Studies show that time spent with children can help seniors stay mentally alert and engaged, counteract feelings of isolation and depression that can occur with aging, and allow older adults to deepen their bonds with their grandchildren. In areas of high crime and poverty, where grandchildren frequently care for grandchildren, creating the opportunity for shared experiences at fitness centers, gyms, and playgrounds is an added rationale for adopting a multigenerational approach.

The Rodeo

Goric Offerings
Goric has a number of engaging sensory and sound offerings that integrate well in these settings. The Farm Pump, a cast iron, hand-operated water pump that connects to a water line, is a great place to start. One way young children develop a sense of agency and independence is by operating tools on their own, but if they need a little extra muscle and encouragement, older adults can jump in. The Farm Pump pairs well with other sand and water equipment, such as the Archimedes Screw and Water Play System 3, and is a wonderful jumping off point for lessons on sharing, where water comes from, why water is important to our health, and why it is important to conserve— the kind of wisdom that benefits from lived experience.

Dance Chimes Musical Tiles

Dance Chimes Musical Tiles

There has been plenty of research showing that early exposure to music strengthens children’s neural connections and increases their capacity to learn, not just musically, but across disciplines. Goric’s popular Babel Drum is a carefully tuned steel drum that children and their grandparents can play with the hands, taking turns or playing as a duet. Tuned to an 8-note major pentatonic scale, it creates beautiful melodies with remarkable sustain. Another lovely sounding option for public places is a set of musical tiles designed by Alfonso van Leggelo. The Dance Chimes, consisting of nine brass tiles, activated by the pressure of movement ─ walking, skipping, jumping, and dancing ─ is a great way for children and grandparents to try to stomp out a melody, while getting a little exercise, as well.

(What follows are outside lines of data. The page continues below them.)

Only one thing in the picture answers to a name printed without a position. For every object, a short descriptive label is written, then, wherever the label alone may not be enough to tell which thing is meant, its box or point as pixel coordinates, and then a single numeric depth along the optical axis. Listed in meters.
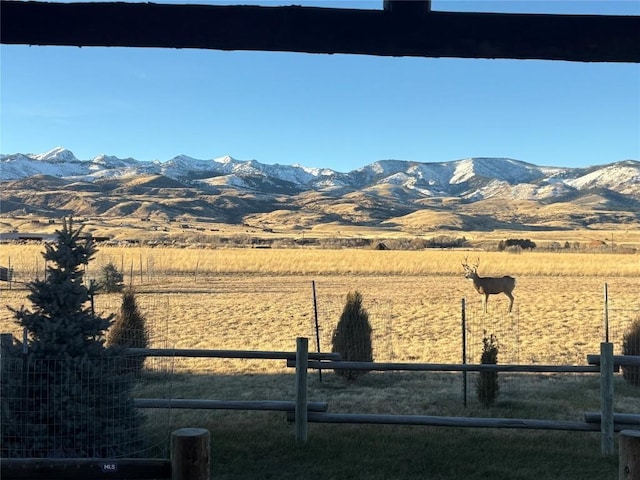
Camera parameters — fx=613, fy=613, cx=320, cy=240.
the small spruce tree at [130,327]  10.69
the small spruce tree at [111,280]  24.27
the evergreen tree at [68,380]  5.09
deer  21.02
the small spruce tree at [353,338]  10.71
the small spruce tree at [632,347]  10.36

For designers looking for playground equipment children and seniors can both use, The Rodeo is an excellent option. This double-seater version of the traditional see-saw allows grandparents or other caretakers to sit comfortably with their children, while pushing off the ground to strengthen their quads and lower back. The rubber bumpers provide a pillow-soft landing, making it easy on older knees and ankles.

Children and grandparents both stand to benefit from fitness settings that can be shared. Consider it a modest proposal.